Beschäftigungsprogramm:

So setzen wir’s um

Ein Beschäftigunsprogramm können wir nur gemeinsam erkämpfen.

Es gibt viele Programme, die Arbeitsplätze schaffen sollen. So fordert die PDS in ihrer „Agenda sozial“ unter anderem eine Verkürzung der Arbeitszeiten, damit neue Jobs entstehen können. Aber obwohl die PDS in mehreren Parlamenten vertreten ist, kann sie ihre Forderungen nicht durchsetzen. Die größte Macht in unserer Gesellschaft liegt nicht beim Parlament. Sie liegt bei einer kleinen Elite von Konzern- und Bankmanagern, die nicht gewählt werden. Indem sie bestimmen können, wo Milliarden von Euro angelegt oder abgezogen werden, entscheiden sie über Millionen von Arbeitsplätzen. Sie entscheiden, was und wie in unserer Gesellschaft produziert wird. Der Staat hat dabei die Aufgabe, für „Recht und Ordnung“ zu sorgen. Das bedeutet, er soll die bestehenden Machtverhältnisse aufrechterhalten und verhindern, dass sich andere in die Entscheidungen der Bosse einmischen.

Staat und Wirtschaft sind hier aufeinander angewiesen: Der Staat braucht Steuererlöse, und die Unternehmen wollen vom Staat günstige Bedingungen wie niedrige Steuern und den Ausschluss der Arbeiter aus wichtigen Entscheidungen, damit sie ungestört möglichst hohe Profite machen können.

Wenn linke Politiker versuchen, gegen die Profitinteressen der Konzerne zu arbeiten, müssen sie gegen den Widerstand von Konzernen und Staatsapparat ankämpfen. Das zeigte auch die Kampagne gegen den SPD-Politiker Oskar Lafontaine 1999: Er wollte eine relativ milde Besteuerung von bisher steuerfreien Rücklagen großer Konzerne. Das betraf vor allem die Stromkonzerne und Versicherungen, die auf diese Weise Milliarden ohne Steuern beiseite schaffen. Die Konzernchefs bildeten eine Front. Unterstützung erhielten sie vom rechten Flügel der SPD. Aufgrund dieses Drucks und einer internationalen Pressekampagne gegen ihn musste Lafontaine zurücktreten. Daraufhin stieg der Deutsche Aktienindex um 6%.
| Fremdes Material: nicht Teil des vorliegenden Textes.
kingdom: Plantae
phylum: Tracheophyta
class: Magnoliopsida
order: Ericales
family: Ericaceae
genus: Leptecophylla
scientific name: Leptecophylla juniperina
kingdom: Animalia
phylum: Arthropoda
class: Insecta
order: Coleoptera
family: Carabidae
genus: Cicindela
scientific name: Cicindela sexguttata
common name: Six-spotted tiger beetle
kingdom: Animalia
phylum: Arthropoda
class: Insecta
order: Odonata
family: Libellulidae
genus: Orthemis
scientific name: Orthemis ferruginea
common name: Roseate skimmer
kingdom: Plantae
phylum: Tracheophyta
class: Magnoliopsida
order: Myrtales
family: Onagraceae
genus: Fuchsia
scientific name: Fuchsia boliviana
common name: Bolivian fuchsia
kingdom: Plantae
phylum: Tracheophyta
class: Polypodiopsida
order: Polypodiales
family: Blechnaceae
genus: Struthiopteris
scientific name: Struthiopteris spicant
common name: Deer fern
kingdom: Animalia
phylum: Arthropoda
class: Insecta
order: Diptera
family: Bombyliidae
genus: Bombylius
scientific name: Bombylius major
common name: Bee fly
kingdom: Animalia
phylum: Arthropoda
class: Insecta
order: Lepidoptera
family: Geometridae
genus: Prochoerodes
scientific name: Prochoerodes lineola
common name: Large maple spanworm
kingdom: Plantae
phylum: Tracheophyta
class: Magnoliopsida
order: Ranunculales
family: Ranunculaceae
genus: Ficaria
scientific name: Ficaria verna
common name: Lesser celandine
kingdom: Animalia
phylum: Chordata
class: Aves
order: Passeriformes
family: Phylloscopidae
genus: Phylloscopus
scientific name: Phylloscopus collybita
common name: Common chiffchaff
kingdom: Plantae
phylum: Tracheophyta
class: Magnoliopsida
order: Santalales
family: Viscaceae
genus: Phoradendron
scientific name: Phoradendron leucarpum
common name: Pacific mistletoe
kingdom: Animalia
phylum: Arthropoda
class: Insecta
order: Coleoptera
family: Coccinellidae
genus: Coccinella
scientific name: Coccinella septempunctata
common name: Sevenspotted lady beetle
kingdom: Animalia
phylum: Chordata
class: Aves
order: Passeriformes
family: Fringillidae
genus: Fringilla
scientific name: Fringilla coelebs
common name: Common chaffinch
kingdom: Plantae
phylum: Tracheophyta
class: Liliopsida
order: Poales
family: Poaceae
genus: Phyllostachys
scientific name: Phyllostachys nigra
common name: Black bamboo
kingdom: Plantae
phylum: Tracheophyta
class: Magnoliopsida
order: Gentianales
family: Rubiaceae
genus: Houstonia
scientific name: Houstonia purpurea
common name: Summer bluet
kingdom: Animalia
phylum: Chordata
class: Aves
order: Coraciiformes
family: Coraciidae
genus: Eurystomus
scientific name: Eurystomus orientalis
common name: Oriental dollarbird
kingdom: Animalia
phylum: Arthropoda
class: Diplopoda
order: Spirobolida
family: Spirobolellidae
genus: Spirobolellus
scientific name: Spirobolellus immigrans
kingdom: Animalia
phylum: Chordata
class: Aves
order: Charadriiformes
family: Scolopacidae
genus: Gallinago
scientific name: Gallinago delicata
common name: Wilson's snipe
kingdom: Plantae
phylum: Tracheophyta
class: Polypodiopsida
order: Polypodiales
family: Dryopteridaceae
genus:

Wenn wir etwas verändern wollen, können wir uns nicht auf das Parlament verlassen. Wir müssen alle gemeinsam für unsere Forderungen eintreten. Beispiele zeigen, dass Massenproteste die Entscheidungen im Parlament beeinflussen können. Am 10. Februar haben in Frankreich 100.000 Schüler gegen einen unsozialen Schulgesetzentwurf der konservativen Regierung demonstriert. Der Entwurf wurde daraufhin nicht mehr zur Abstimmung gestellt.

Auch in Deutschland können wir solche Erfolge erreichen. Die Partei Arbeit und soziale Gerechtigkeit – die Wahlalternative will mit ihren Forderungen ins Parlament einziehen und gleichzeitig große Proteste gegen die unsoziale Politik der Regierung organisieren. Wenn Proteste auf der Straße, in den Betrieben und im Parlament die Regierung unter Druck setzen, können unsere Forderungen erfolgreich sein.